__Given data__
[Start of section]

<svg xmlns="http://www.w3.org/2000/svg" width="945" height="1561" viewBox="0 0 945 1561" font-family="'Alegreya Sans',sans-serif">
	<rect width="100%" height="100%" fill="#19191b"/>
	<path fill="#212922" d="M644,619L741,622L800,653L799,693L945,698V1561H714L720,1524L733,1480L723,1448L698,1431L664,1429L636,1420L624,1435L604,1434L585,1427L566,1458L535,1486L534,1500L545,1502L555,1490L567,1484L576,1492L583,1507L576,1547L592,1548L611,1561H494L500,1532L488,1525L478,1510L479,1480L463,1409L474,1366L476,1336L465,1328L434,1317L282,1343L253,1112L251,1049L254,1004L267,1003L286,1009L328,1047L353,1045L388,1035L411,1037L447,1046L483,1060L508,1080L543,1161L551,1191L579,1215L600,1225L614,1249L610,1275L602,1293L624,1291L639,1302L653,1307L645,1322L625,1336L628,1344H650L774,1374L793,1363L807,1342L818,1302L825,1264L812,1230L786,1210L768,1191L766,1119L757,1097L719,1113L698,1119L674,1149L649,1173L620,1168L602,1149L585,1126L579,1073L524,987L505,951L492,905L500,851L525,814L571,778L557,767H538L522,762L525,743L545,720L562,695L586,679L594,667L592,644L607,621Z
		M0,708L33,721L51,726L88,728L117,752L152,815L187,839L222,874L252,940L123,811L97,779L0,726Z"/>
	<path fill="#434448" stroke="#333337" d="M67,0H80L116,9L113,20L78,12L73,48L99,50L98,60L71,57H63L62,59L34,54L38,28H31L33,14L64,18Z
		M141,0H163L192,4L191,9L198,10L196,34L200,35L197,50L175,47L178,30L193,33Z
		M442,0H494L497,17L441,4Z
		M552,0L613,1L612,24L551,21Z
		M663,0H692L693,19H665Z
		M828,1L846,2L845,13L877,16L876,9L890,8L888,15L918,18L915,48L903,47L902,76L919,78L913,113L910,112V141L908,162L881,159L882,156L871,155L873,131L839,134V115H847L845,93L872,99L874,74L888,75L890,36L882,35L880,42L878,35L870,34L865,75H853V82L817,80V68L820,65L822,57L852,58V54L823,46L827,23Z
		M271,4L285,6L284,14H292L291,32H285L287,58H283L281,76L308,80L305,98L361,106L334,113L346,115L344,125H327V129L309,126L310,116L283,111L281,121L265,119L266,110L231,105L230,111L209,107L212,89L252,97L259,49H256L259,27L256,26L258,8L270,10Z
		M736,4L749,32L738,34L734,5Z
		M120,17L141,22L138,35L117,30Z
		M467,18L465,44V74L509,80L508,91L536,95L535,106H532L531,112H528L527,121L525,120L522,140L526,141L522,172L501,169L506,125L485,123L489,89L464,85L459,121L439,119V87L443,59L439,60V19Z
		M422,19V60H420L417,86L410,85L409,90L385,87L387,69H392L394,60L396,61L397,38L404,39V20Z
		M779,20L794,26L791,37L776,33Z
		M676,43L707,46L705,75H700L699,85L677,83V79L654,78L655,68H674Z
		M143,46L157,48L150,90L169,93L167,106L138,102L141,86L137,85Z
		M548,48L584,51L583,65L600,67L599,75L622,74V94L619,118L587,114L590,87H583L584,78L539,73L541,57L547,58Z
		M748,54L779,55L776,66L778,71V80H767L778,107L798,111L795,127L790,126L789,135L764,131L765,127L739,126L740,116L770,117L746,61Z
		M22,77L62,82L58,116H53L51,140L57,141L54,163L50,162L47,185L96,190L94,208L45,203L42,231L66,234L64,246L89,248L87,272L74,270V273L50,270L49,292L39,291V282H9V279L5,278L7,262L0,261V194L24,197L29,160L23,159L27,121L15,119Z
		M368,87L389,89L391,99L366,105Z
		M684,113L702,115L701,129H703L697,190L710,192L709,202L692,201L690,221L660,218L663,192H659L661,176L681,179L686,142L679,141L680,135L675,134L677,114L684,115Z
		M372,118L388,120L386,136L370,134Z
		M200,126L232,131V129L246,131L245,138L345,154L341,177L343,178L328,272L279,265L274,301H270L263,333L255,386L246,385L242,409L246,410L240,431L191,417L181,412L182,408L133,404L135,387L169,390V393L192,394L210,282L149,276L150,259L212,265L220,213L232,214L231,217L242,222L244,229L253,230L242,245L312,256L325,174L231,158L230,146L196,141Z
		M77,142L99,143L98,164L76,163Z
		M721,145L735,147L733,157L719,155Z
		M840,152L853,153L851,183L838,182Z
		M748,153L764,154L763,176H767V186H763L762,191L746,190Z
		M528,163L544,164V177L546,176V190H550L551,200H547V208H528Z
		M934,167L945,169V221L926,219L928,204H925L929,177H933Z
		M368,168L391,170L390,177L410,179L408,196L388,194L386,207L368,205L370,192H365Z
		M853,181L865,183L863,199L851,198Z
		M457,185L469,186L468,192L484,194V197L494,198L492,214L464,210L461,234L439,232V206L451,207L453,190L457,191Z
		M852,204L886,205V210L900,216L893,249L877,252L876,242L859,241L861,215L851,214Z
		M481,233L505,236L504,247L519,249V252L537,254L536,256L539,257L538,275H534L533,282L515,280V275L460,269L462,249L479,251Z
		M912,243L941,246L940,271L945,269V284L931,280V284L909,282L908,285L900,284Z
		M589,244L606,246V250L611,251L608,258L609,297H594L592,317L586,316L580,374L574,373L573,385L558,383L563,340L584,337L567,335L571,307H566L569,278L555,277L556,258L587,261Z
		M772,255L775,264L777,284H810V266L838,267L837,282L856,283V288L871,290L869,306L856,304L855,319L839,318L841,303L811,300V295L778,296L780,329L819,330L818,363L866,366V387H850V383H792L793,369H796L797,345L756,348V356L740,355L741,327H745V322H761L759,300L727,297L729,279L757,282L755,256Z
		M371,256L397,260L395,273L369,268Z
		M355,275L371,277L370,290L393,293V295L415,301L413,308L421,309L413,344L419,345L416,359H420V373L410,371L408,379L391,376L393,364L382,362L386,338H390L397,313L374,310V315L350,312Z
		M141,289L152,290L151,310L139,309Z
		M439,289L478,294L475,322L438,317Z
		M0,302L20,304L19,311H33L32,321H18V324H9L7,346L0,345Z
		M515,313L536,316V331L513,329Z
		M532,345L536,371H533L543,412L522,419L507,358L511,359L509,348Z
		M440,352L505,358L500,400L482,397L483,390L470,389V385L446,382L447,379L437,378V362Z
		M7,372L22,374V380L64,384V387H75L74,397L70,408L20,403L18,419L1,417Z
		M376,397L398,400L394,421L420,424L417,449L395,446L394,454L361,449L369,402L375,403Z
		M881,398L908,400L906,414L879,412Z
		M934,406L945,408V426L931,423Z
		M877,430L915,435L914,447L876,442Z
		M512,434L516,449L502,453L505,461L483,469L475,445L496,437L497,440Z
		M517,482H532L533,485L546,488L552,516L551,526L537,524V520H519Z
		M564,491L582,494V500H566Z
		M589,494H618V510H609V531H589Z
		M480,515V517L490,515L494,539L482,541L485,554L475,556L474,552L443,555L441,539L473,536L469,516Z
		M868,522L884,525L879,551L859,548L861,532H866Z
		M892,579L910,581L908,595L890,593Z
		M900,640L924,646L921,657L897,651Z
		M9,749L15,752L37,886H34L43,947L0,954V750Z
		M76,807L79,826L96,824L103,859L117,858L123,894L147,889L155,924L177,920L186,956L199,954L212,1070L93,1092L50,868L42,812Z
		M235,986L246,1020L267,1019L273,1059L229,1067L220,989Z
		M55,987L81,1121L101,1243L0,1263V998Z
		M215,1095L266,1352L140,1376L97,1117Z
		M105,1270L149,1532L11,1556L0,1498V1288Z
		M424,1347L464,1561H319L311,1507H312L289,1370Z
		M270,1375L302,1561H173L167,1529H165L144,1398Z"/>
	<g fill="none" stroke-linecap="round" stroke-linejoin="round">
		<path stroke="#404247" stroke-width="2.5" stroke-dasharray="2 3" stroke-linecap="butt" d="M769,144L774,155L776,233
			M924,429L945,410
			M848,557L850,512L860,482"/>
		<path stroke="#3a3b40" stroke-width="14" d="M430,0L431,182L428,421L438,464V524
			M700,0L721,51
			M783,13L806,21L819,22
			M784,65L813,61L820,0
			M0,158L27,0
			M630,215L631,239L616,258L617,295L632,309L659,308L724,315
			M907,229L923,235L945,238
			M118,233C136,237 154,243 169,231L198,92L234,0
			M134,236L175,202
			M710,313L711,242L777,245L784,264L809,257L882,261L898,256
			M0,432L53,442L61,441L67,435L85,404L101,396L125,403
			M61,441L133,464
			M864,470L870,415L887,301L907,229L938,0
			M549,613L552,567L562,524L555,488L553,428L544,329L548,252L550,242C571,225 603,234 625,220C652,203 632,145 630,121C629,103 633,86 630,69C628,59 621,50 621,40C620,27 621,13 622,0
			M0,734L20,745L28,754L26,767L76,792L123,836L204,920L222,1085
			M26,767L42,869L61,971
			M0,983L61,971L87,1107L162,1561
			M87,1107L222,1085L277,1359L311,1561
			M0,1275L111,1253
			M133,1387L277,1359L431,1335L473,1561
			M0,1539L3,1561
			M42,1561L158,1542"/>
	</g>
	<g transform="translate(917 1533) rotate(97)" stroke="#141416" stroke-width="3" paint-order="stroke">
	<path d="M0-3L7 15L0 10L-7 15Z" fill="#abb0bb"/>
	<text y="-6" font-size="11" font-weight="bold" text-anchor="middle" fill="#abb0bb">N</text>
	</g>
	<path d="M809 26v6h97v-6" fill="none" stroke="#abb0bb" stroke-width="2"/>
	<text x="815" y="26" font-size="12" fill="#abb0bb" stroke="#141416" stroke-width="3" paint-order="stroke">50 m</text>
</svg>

[End of section]
[Start of section]

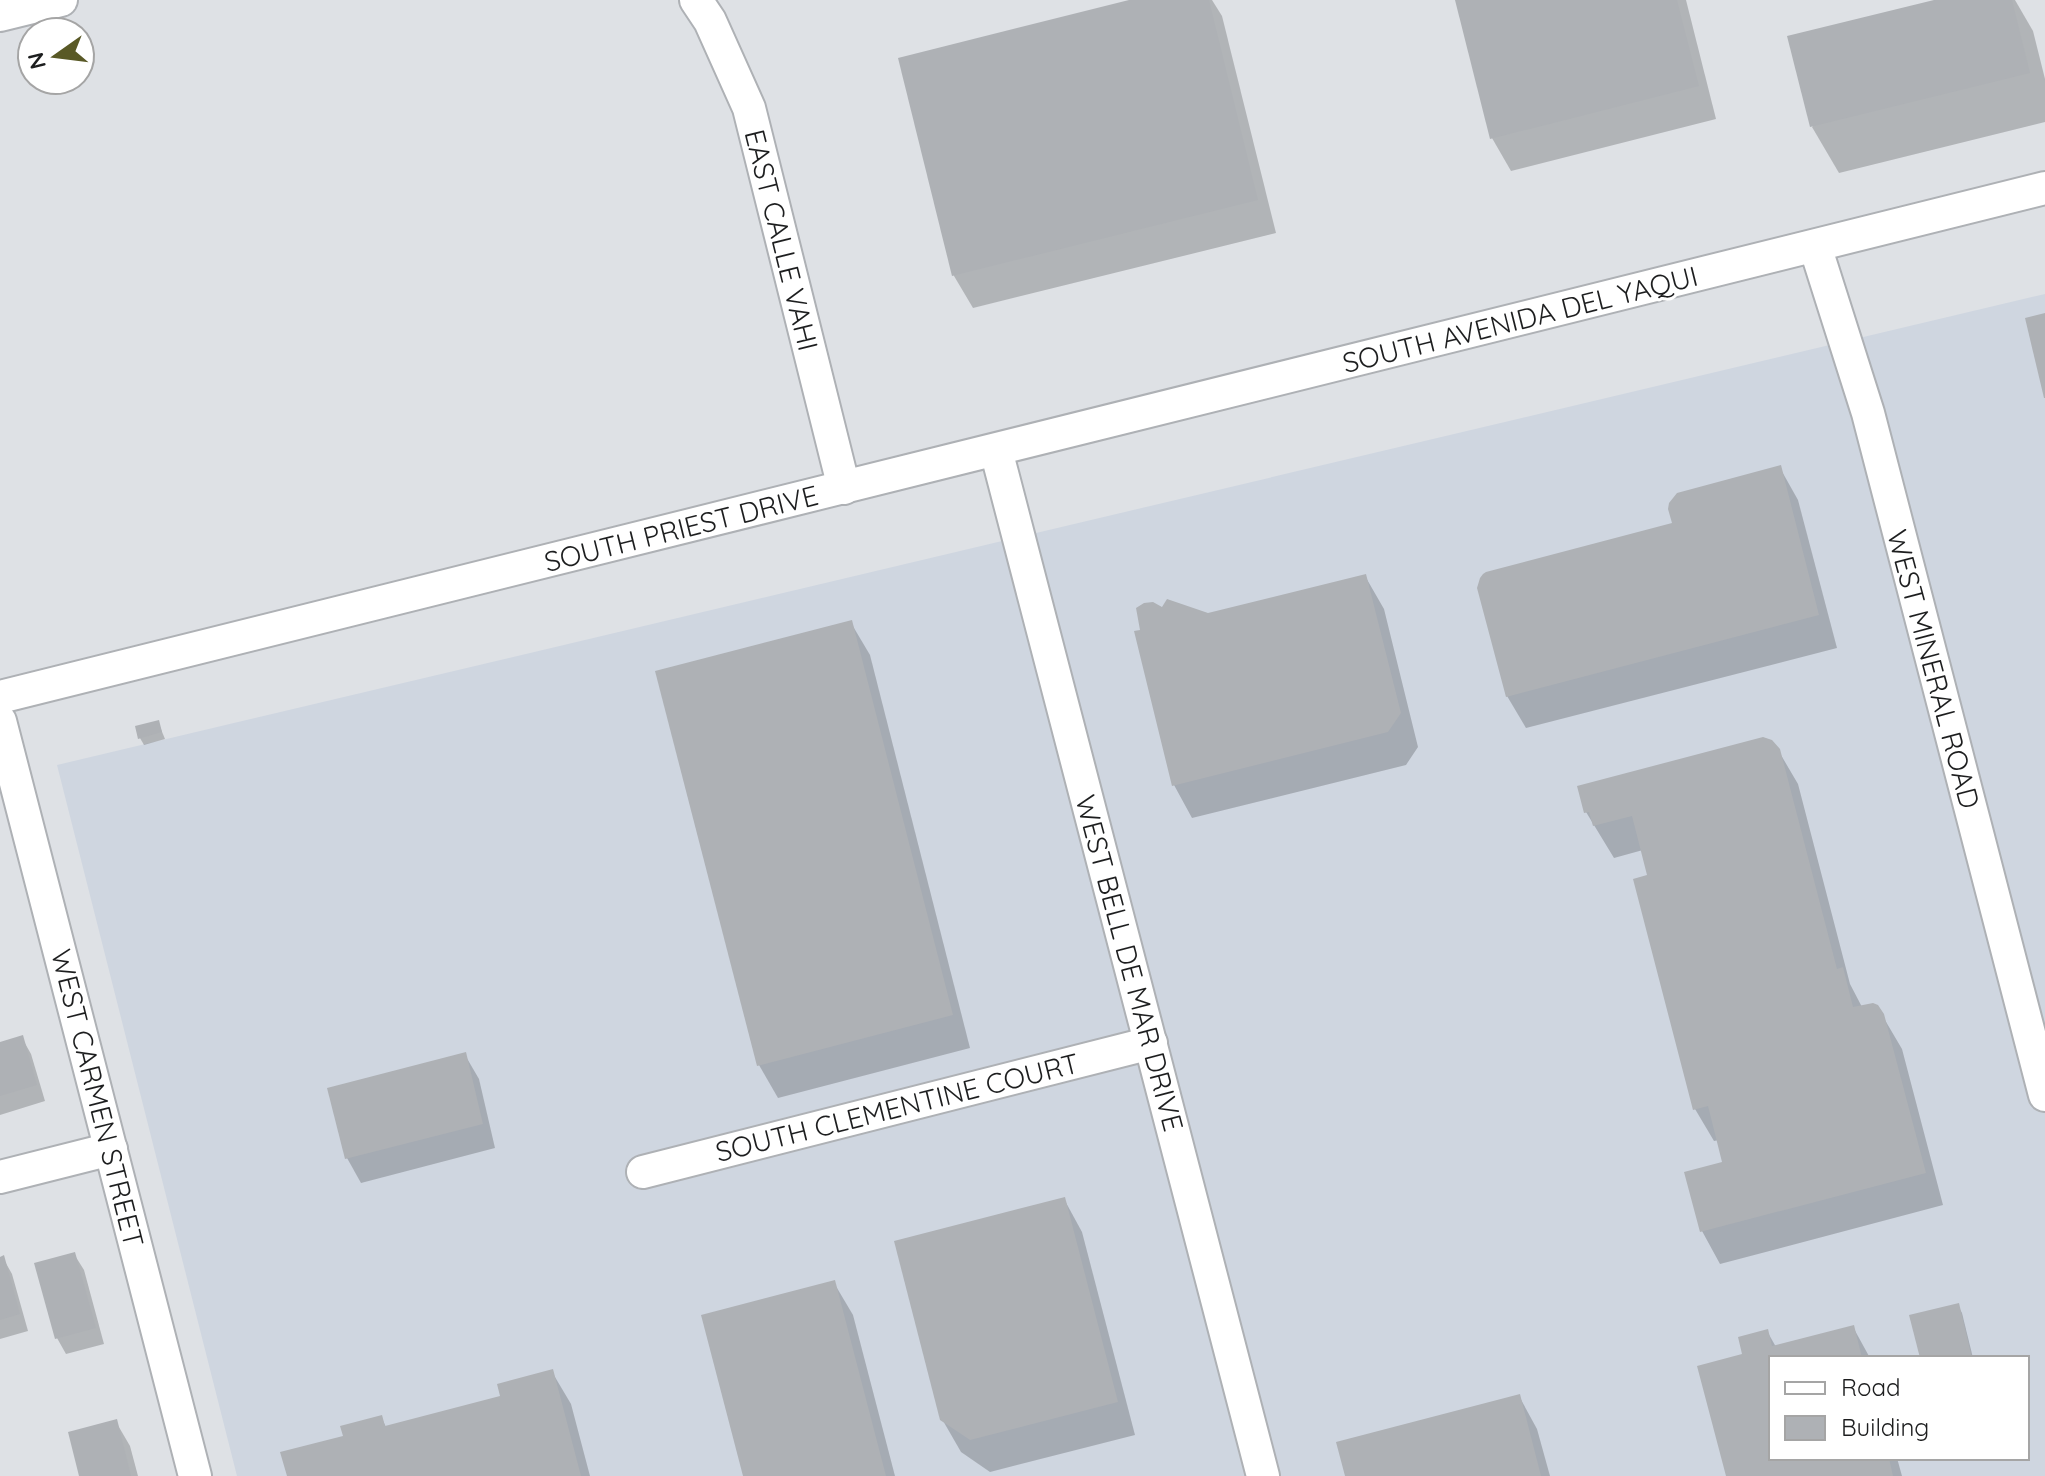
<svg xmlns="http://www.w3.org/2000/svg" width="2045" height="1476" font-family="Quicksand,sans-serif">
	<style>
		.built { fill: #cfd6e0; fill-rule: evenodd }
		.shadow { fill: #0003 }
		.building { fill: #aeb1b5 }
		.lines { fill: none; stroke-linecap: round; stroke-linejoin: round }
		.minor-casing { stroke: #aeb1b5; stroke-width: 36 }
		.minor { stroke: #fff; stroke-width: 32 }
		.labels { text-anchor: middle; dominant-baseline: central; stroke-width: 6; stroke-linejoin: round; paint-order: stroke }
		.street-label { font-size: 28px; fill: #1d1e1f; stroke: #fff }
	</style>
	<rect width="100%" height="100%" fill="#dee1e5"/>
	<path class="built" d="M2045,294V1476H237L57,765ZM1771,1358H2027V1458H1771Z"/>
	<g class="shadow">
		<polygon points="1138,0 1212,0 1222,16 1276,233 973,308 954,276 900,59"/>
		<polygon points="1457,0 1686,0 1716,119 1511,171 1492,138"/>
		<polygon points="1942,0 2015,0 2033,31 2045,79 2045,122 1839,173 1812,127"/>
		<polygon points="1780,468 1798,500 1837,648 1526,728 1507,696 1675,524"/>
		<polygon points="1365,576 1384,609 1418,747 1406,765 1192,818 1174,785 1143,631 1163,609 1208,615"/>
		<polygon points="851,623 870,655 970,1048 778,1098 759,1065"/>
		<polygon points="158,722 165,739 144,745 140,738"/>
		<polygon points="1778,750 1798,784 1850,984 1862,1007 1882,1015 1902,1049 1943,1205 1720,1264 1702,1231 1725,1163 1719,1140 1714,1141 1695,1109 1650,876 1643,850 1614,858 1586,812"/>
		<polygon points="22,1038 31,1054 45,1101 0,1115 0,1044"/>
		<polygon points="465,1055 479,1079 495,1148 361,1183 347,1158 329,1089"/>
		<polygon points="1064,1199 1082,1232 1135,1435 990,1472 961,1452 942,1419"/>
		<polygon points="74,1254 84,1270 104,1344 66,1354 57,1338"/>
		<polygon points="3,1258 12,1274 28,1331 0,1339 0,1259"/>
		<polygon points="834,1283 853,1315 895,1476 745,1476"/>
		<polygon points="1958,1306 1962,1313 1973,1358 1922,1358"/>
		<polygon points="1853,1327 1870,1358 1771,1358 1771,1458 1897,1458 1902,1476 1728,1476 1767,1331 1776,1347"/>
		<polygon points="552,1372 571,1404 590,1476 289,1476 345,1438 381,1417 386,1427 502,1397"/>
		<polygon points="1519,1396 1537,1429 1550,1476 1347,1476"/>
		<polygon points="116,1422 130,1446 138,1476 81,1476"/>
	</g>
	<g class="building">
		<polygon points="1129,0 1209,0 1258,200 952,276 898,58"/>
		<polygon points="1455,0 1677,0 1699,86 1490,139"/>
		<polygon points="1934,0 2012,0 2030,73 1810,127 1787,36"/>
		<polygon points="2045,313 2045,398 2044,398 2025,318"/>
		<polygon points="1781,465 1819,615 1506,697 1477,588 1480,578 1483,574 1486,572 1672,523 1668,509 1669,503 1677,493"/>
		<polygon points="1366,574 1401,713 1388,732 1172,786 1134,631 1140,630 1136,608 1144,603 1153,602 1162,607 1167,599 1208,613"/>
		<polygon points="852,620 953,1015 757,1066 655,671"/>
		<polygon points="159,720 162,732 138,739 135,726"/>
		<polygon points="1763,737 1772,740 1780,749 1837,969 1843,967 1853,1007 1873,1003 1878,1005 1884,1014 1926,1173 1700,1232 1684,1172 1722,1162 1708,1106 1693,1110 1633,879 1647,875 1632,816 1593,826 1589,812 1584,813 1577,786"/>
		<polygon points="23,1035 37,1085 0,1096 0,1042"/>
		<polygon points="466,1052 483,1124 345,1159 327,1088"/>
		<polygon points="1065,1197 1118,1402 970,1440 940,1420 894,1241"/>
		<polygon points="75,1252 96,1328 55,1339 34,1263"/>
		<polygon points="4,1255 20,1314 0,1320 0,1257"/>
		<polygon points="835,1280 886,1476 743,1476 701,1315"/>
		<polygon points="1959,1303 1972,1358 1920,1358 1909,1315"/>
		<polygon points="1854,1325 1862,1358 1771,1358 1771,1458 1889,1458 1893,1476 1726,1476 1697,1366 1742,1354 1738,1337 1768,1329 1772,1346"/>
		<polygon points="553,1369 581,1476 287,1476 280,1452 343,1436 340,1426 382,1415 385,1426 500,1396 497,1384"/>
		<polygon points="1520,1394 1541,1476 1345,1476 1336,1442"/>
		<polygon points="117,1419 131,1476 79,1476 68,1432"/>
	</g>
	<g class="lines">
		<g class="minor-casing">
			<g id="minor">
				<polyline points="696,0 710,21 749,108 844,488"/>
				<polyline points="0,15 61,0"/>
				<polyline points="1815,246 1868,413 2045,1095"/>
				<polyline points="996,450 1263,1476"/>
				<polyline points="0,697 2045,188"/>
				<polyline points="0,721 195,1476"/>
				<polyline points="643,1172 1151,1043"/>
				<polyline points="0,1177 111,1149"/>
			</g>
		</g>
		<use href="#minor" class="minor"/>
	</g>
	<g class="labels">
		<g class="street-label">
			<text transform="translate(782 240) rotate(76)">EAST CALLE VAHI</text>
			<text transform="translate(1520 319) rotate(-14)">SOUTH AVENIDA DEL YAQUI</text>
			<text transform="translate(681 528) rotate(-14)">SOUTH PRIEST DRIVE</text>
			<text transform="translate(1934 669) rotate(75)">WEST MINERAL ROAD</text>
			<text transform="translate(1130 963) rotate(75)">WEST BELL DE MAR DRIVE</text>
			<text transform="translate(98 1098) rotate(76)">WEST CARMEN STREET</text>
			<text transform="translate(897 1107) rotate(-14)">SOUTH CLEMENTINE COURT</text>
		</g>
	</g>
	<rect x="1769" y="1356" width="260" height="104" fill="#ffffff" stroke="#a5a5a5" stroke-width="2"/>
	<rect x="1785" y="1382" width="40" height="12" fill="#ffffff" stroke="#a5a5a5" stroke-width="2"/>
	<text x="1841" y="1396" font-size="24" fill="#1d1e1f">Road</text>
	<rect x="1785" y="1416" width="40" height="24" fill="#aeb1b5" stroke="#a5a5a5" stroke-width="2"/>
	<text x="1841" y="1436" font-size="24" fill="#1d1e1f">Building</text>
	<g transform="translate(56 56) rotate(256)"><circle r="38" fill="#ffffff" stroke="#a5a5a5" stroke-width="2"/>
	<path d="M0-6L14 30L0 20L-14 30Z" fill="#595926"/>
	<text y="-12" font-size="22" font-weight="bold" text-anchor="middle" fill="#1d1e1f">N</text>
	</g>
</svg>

[End of section]

__Your assignment__
Whenever a line in the preceding entries includes the word "lines", count it, and state the total alone.

__Task response__
2